DATASET EXCERPTS:
++++++++++
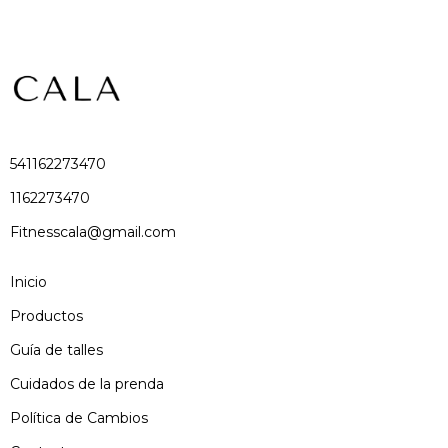
541162273470
1162273470
Fitnesscala@gmail.com
Inicio
Productos
Guía de talles
Cuidados de la prenda
Política de Cambios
++++++++++
TO-DO ITEM:
Give back every line of text from the data above word for word, leaving out the pictures.

OUTPUT FOR THIS EXERCISE:
541162273470
1162273470
Fitnesscala@gmail.com
Inicio
Productos
Guía de talles
Cuidados de la prenda
Política de Cambios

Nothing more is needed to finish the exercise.